Para Olimpicos 4 velocistas

A terceira etapa dos Jogos Para Olímpicos que vai classificar atletas para a fase Nacional da competição que será realizada em São Paulo, teve início na quinta-feira (22) com a participação de atletas do interior.

Cerca de 200 atletas de cinco municípios do Acre e um do Amazonas estão participando da disputa classificatória e os vencedores participarão de mais duas etapas que vão acontecer em Rio Branco onde será definida a delegação acreana.

Para Olimpicos 1 cadeirantes

No primeiro dia de competição os atletas disputaram medalhas nas modalidades atletismo, futebol e natação.
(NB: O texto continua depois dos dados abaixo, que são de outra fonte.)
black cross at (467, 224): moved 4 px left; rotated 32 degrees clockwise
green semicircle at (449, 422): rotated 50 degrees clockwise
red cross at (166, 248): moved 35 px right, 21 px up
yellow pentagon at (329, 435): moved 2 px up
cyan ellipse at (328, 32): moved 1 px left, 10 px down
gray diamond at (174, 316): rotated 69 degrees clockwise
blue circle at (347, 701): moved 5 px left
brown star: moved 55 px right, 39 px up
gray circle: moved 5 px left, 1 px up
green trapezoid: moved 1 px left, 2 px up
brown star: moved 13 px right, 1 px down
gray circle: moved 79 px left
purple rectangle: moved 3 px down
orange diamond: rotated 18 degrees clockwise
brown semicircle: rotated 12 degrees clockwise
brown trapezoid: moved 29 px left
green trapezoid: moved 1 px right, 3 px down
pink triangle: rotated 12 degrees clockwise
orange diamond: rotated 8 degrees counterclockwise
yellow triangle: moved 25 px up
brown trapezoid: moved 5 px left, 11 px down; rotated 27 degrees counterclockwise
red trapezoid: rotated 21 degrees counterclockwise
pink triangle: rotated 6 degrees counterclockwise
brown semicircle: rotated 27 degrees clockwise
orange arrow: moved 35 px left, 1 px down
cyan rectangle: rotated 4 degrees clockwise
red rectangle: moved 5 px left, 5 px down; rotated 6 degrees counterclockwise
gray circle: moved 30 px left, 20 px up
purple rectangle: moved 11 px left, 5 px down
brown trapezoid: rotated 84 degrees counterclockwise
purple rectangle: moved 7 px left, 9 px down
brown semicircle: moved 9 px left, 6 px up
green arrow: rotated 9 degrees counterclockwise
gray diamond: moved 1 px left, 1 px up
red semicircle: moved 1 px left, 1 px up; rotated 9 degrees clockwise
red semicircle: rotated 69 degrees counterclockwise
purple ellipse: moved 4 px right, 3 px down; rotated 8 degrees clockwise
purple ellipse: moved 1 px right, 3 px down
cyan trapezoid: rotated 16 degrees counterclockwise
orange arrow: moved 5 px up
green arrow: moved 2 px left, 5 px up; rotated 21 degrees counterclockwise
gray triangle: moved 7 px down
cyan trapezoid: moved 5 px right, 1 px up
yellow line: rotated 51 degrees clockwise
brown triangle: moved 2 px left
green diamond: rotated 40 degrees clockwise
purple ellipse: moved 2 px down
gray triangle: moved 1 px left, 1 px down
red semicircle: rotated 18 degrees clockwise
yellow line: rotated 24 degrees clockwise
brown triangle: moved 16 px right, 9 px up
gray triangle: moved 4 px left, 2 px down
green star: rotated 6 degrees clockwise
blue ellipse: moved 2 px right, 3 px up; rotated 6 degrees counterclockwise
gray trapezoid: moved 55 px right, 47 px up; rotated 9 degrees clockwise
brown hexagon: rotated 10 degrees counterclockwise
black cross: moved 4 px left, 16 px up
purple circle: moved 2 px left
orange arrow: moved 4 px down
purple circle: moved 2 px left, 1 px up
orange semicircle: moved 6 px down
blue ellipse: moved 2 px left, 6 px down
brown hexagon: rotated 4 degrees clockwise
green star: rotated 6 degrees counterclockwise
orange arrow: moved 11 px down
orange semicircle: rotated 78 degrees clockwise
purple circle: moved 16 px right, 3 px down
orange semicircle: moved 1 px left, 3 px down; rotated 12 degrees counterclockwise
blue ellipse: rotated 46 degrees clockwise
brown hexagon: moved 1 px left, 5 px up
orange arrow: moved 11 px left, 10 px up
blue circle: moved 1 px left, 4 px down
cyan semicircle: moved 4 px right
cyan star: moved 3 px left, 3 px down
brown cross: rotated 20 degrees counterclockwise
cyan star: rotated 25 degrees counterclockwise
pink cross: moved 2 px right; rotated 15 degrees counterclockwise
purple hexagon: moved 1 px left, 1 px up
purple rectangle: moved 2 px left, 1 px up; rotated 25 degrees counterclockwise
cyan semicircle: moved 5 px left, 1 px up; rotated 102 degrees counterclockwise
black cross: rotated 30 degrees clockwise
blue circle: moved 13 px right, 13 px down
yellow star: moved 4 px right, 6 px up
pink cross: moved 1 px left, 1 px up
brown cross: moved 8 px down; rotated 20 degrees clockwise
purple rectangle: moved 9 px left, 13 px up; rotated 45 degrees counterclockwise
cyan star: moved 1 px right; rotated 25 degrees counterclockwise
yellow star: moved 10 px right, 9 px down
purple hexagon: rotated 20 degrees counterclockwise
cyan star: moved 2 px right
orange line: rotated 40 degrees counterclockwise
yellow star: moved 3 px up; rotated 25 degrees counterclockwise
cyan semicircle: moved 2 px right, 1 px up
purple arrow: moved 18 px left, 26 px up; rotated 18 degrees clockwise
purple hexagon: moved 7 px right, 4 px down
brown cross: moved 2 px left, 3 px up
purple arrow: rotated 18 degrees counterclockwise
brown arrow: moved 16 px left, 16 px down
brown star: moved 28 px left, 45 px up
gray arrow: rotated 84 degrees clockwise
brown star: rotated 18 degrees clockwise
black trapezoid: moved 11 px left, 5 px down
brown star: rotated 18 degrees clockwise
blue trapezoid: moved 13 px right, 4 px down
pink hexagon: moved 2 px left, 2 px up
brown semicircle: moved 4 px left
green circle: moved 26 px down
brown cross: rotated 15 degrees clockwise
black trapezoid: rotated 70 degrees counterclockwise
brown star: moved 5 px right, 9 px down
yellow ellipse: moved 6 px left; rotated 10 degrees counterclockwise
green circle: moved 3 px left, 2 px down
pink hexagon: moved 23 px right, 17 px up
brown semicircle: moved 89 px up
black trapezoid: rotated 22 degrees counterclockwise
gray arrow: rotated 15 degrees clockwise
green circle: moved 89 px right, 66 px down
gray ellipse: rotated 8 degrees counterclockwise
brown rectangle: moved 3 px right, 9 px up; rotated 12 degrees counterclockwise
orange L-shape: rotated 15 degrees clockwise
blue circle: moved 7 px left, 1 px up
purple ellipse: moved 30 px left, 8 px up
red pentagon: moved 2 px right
Cadeirantes participaram da segunda fase do campeonato de bocha, que também classifica atletas para a fase Nacional.

O coordenador dos Jogos no Acre, Geison Morais, está bastante entusiasmado com o desempenho dos atletas. “Estou muito feliz, os atletas estão mostrando bom desempenho, muita dedicação e esperamos formar uma equipe campeã para disputar a faze nacional”, disse.

O coordenador destacou que o Acre já conquistou medalhas nos jogos Para Olímpicos em nível nacional e internacional e que os alunos participantes são estudantes da rede pública de escolas do Estado e dos municípios portadores de deficiência física, visual e intelectual.

“Hoje temos atletas que estão entre os dez melhores do Brasil, conquistando inclusive medalhas em competições internacionais. Isso mostra que a deficiência não impede que o atleta seja um campeão”, afirmou.

Para Olimpicos 2 velocistas

A velocista Luana Santos, deficiente visual, é medalhista em nível nacional e está em classificada entre os dez melhores atletas Para Olímpicos do Brasil, afirma que a deficiência não pode ser empecilho na vida do atleta.

“Nossa deficiência não nos faz diferente das outras pessoas, pois somos capazes de ser bons profissionais e fazermos a diferença numa sociedade tão indiferente e com tanta discriminação”, disse.

O professor de Educação Física, Núbio Silva, que coordena as atividades em Cruzeiro do Sul, ressalta que a competição dá mais ânimo aos estudantes portadores de deficiências física, visual e intelectual.

“Quando falamos na competição eles se empolgam e ficam mais felizes. Para muitos o importante não é vencer ou conquistar uma medalha, mas saber que ele é importante e valorizado”, explica.